更正の請求で採用するのか?によって取扱いが違います。
なぜならば、更正の請求(国通法23条1項)には
「課税標準等若しくは税額等の計算が国税に関する法律の規定に
従っていなかったこと又は当該計算に誤りがあつたことにより」と
記載があるからです。
だから、更正の請求の一般的なケースは「間違い」を前提にしており、
概算取得費の採用は間違いではないので、
この場合は更正の請求が認められないのです。
(実務上は国税のミスにより、還付されたケースがあるようです。
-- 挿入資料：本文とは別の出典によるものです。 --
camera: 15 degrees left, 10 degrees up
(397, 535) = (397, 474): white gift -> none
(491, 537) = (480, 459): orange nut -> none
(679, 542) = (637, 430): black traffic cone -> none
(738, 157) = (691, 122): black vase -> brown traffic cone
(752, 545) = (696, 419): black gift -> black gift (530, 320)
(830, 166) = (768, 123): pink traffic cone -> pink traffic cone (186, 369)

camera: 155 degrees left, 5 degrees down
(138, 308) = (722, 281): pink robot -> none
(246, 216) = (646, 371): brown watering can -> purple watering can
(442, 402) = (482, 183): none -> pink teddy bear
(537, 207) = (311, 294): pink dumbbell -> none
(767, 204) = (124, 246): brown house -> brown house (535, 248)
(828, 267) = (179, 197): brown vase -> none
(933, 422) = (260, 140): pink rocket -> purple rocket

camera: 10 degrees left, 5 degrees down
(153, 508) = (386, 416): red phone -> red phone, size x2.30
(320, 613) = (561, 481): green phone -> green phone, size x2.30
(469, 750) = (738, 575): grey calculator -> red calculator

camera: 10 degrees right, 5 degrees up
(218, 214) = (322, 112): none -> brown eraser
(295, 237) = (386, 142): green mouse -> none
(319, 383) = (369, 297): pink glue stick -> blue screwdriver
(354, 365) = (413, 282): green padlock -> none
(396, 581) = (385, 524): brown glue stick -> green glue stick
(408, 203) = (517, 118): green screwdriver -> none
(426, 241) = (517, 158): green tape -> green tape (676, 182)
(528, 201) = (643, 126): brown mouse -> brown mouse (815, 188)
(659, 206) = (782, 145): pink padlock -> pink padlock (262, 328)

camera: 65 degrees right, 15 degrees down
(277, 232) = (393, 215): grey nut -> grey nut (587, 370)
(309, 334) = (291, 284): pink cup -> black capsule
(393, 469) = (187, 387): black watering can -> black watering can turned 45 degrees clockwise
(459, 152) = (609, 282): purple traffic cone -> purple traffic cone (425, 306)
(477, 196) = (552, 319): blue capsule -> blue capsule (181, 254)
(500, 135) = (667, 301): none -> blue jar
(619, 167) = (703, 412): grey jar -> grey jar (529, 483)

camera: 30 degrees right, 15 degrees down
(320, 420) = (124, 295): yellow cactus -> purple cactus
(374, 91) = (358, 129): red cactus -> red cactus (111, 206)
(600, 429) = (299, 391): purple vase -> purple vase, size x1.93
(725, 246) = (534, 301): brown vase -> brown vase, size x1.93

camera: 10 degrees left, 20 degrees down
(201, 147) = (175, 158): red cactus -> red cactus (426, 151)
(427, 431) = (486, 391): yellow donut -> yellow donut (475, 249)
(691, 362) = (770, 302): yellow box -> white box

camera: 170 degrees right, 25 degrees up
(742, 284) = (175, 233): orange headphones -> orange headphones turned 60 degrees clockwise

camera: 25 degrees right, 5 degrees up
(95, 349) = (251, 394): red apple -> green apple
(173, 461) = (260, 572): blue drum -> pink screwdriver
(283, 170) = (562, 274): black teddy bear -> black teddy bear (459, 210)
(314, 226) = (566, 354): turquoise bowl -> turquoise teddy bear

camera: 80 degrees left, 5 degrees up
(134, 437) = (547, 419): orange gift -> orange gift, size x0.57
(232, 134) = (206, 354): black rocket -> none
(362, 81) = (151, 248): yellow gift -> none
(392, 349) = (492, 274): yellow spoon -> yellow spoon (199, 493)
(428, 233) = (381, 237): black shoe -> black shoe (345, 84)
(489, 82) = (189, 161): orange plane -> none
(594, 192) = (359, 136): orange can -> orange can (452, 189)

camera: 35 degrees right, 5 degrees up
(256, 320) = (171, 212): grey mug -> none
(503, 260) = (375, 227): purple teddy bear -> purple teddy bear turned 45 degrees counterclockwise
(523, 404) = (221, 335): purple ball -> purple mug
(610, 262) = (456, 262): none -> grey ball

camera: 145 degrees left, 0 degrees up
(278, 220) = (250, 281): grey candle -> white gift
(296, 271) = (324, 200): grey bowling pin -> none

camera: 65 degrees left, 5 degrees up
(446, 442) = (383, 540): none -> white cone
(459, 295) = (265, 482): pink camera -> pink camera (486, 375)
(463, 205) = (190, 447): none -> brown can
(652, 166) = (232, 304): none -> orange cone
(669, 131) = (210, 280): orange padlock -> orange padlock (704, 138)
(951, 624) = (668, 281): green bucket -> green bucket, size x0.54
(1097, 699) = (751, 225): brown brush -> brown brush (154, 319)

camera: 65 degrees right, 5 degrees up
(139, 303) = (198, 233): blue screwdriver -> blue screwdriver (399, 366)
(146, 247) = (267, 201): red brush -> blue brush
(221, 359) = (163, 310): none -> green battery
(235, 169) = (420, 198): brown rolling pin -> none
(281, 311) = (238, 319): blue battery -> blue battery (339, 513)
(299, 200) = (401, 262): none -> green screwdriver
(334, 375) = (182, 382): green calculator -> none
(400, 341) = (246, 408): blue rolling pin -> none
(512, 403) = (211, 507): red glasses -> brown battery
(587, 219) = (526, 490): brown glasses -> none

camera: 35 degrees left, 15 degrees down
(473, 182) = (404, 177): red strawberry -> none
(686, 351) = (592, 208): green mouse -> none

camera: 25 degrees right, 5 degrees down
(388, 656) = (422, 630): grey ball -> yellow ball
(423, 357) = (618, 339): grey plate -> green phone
)
では、推定計算ではなく、
実額が分かった場合の更正の請求はどうなるのでしょうか?
これが争われたのが本裁決です。
まずは、大前提となる措置法31の4をみてみましょう。
原則は概算取得費、実額が証明された場合は実額ということです。
個人が昭和27年12月31日以前から※引き続き所有していた
※ 通達により、これ以後に取得したものでもOK
土地等又は建物等を譲渡した場合における長期譲渡所得の金額の計算上
収入金額から控除する取得費は~当該収入金額の百分の五に
相当する金額とする。
ただし、当該金額がそれぞれ次の各号に掲げる金額に
満たないことが証明された場合には、当該各号に掲げる金額とする。
一 その土地等の取得に要した金額と改良費の額との合計額
二 その建物等の取得に要した金額と設備費及び改良費の額との
合計額につき所得税法第三十八条第二項の規定を適用した場合に
同項の規定により取得費とされる金額
証明された場合は「当該各号に掲げる金額」となる訳です。
本裁決では請求人が概算取得費で申告した後、
地価公示価格を基に推計した金額を取得費として更正の請求をしたものです。
当然、この推定計算による更正の請求は認められないのですが、
審判所の調査によって、売主F社の土地台帳に本取引に関する記載があり、
実額の記載がありました。
そこで、審判所は下記と判断したのです。
○本件土地台帳は、宅地建物取引業法により帳簿の備付け義務があるF社が、
通常業務の過程で作成したものであり、書面の性質上、取引内容が
正確に記載されている蓋然性が高い。
○本件土地台帳の記載内容の信用性は極めて高い。
○本件土地台帳は、その記載どおりの事実があったことが推認でき、
当該推認を妨げる事情が認められない限り、その記載どおりの事実を
認めるのが相当である。
○父Hの本件土地の取得費の金額は○○○○円であると認められる。
○本件土地の取得費の金額は○○○○円であり、
これに基づき当審判所が認定した請求人の平成25年分の
分離長期譲渡所得の金額は、別表4のとおり○○○○円となり、
また、所得税等の納付すべき税額は、別表5のとおり○○○○円となる。
そうすると、これらの金額は、本件更正処分の金額を下回るから、
本件更正処分はその一部を取り消すべきである。
いかがでしょうか?
推定計算による更正の請求はどんな方法であれ認められませんが、
「証明できる実額」であれば、更正の請求が可能なのです。
もちろん、大切なのは市街地価格指数などによる当初申告ですが、
「証明できる実額」ならば、更正の請求も可能なのです。